§ LISTA DE TAREFAS
[1] Você pode reescrever de forma mais curta o parágrafo do trecho que começa com "Mais de uma hora se passou", preservando os fatos principais?
[2] Responda com base no trecho:
(a) Quanto tempo se passou até que alguém viesse limpá-lo?
(b) O que ele podia fazer enquanto estava sobre o monte de merda?
(c) Que virtude aquele lugar lhe ensinava?
[3] Extraia do trecho a parte entre "Mais de uma" e "coisa que resta.", inclusive.

§ TRECHO
# # # # # # #
Mais de uma hora se passou até que alguém viesse limpá-lo. Sentia toda a impotência de estar sobre um monte de merda, deslizar sobre ele, e nada poder fazer, a não ser esperar. Esperar que alguém o alcançasse em sua dignidade ferida, e fosse capaz de condoer-se a ponto de ajudá-lo. Aquele lugar ensinava-o a virtude da resignação, pois, quando a impotência supera todos os limites, é a única coisa que resta.
# # # # # # #
[Registros de dados]

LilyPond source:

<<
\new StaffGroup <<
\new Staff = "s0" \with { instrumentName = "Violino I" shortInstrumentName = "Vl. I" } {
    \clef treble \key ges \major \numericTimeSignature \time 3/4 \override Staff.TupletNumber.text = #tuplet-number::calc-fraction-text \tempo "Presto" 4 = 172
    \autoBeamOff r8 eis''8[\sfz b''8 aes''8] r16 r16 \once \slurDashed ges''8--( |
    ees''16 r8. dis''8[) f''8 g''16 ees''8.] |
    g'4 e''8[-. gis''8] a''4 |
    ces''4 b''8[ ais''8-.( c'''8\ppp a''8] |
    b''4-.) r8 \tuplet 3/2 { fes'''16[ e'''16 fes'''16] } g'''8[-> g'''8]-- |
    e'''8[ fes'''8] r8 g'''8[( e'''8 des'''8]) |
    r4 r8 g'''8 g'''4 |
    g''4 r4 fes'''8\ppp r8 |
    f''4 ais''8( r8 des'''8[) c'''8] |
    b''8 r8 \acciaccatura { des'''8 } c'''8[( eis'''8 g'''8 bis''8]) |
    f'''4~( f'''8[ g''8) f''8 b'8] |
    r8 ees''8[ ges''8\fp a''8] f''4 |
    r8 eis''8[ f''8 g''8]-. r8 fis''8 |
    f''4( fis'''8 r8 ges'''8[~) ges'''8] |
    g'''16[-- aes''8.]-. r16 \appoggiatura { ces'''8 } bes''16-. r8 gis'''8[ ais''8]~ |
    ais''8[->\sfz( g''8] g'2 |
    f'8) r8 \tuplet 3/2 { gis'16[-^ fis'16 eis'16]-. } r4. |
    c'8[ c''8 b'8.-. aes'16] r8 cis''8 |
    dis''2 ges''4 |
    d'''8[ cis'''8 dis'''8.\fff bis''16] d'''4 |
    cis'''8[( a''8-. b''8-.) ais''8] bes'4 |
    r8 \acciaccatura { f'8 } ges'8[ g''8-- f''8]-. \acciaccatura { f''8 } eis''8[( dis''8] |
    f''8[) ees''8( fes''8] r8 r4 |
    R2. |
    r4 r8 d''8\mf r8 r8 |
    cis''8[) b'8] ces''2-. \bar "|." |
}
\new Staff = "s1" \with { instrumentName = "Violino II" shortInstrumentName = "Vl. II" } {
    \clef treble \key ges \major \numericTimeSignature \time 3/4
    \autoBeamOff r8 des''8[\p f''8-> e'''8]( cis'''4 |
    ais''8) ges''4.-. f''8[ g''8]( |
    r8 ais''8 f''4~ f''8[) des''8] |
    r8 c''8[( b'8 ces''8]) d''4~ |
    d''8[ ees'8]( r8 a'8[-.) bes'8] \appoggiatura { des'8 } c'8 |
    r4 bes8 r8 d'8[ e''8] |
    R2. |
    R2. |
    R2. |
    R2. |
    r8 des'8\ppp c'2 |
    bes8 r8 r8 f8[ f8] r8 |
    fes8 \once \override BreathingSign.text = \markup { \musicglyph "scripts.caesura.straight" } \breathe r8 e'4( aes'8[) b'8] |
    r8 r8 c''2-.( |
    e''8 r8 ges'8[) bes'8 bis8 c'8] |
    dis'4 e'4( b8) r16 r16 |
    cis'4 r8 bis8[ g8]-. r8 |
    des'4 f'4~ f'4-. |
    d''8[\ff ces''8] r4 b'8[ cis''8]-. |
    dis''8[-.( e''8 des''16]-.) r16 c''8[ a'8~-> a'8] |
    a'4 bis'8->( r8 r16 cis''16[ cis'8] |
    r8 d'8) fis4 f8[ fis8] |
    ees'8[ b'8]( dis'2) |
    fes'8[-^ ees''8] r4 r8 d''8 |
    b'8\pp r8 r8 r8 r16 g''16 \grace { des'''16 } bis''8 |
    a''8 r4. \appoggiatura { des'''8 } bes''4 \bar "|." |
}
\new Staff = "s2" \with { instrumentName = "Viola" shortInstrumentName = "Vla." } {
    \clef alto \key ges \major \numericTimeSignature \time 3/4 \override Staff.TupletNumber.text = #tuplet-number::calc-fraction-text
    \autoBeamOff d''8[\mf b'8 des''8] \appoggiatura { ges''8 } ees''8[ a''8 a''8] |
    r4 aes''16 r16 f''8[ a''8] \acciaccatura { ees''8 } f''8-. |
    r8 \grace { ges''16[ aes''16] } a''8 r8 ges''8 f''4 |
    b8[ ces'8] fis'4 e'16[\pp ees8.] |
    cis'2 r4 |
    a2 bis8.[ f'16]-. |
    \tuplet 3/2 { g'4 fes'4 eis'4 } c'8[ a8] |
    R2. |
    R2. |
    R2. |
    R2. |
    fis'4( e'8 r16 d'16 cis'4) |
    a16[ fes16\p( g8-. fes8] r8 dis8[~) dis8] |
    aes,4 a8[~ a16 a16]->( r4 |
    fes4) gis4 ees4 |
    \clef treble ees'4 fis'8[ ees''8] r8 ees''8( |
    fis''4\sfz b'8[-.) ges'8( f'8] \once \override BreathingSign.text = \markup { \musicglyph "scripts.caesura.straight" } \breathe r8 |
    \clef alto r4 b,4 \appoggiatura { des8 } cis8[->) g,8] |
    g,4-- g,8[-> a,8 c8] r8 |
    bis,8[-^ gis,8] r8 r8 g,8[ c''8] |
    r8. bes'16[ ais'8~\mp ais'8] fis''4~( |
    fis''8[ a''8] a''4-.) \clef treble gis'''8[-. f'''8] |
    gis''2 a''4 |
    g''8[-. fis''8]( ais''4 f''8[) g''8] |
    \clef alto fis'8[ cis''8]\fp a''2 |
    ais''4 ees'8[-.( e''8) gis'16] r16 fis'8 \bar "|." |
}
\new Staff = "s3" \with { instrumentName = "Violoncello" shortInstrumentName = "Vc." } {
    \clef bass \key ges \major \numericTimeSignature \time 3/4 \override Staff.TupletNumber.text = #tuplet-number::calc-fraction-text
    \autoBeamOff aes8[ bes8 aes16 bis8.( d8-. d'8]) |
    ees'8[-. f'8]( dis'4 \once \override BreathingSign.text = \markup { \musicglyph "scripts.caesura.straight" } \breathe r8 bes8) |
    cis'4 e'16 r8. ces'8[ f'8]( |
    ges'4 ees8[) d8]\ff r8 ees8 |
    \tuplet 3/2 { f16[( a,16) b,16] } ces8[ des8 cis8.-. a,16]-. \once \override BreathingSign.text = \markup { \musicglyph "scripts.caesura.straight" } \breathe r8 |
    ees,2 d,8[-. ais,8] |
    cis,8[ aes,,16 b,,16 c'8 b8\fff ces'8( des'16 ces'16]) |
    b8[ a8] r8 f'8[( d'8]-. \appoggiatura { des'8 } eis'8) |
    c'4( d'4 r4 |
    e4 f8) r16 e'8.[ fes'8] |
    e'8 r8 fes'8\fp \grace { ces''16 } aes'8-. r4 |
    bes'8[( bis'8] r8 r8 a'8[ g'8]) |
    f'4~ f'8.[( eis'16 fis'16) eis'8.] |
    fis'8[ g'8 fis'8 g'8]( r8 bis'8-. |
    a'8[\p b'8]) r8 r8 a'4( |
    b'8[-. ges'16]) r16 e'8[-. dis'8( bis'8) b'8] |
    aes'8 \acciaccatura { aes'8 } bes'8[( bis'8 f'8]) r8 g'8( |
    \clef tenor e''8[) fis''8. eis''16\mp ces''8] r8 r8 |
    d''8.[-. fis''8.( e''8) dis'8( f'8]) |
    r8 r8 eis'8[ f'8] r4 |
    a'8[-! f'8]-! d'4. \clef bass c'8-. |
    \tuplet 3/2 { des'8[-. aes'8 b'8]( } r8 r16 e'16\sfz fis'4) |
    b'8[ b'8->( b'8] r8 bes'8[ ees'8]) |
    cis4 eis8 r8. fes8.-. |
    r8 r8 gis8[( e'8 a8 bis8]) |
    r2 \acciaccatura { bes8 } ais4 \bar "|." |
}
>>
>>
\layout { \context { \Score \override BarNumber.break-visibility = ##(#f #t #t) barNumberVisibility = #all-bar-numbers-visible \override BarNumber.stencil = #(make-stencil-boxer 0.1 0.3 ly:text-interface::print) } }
# # # # # # #
§ RESPOSTAS
[1] Passou-se mais de uma hora até que alguém viesse limpá-lo. Impotente sobre um monte de merda, deslizando sobre ele, só lhe restava esperar que alguém se compadecesse de sua dignidade ferida e o ajudasse. Aquele lugar lhe ensinava a resignação, a única coisa que resta quando a impotência supera todos os limites.

[2]
(a) Mais de uma hora.
(b) Nada, a não ser esperar.
(c) A virtude da resignação.

[3]
Mais de uma hora se passou até que alguém viesse limpá-lo. Sentia toda a impotência de estar sobre um monte de merda, deslizar sobre ele, e nada poder fazer, a não ser esperar. Esperar que alguém o alcançasse em sua dignidade ferida, e fosse capaz de condoer-se a ponto de ajudá-lo. Aquele lugar ensinava-o a virtude da resignação, pois, quando a impotência supera todos os limites, é a única coisa que resta.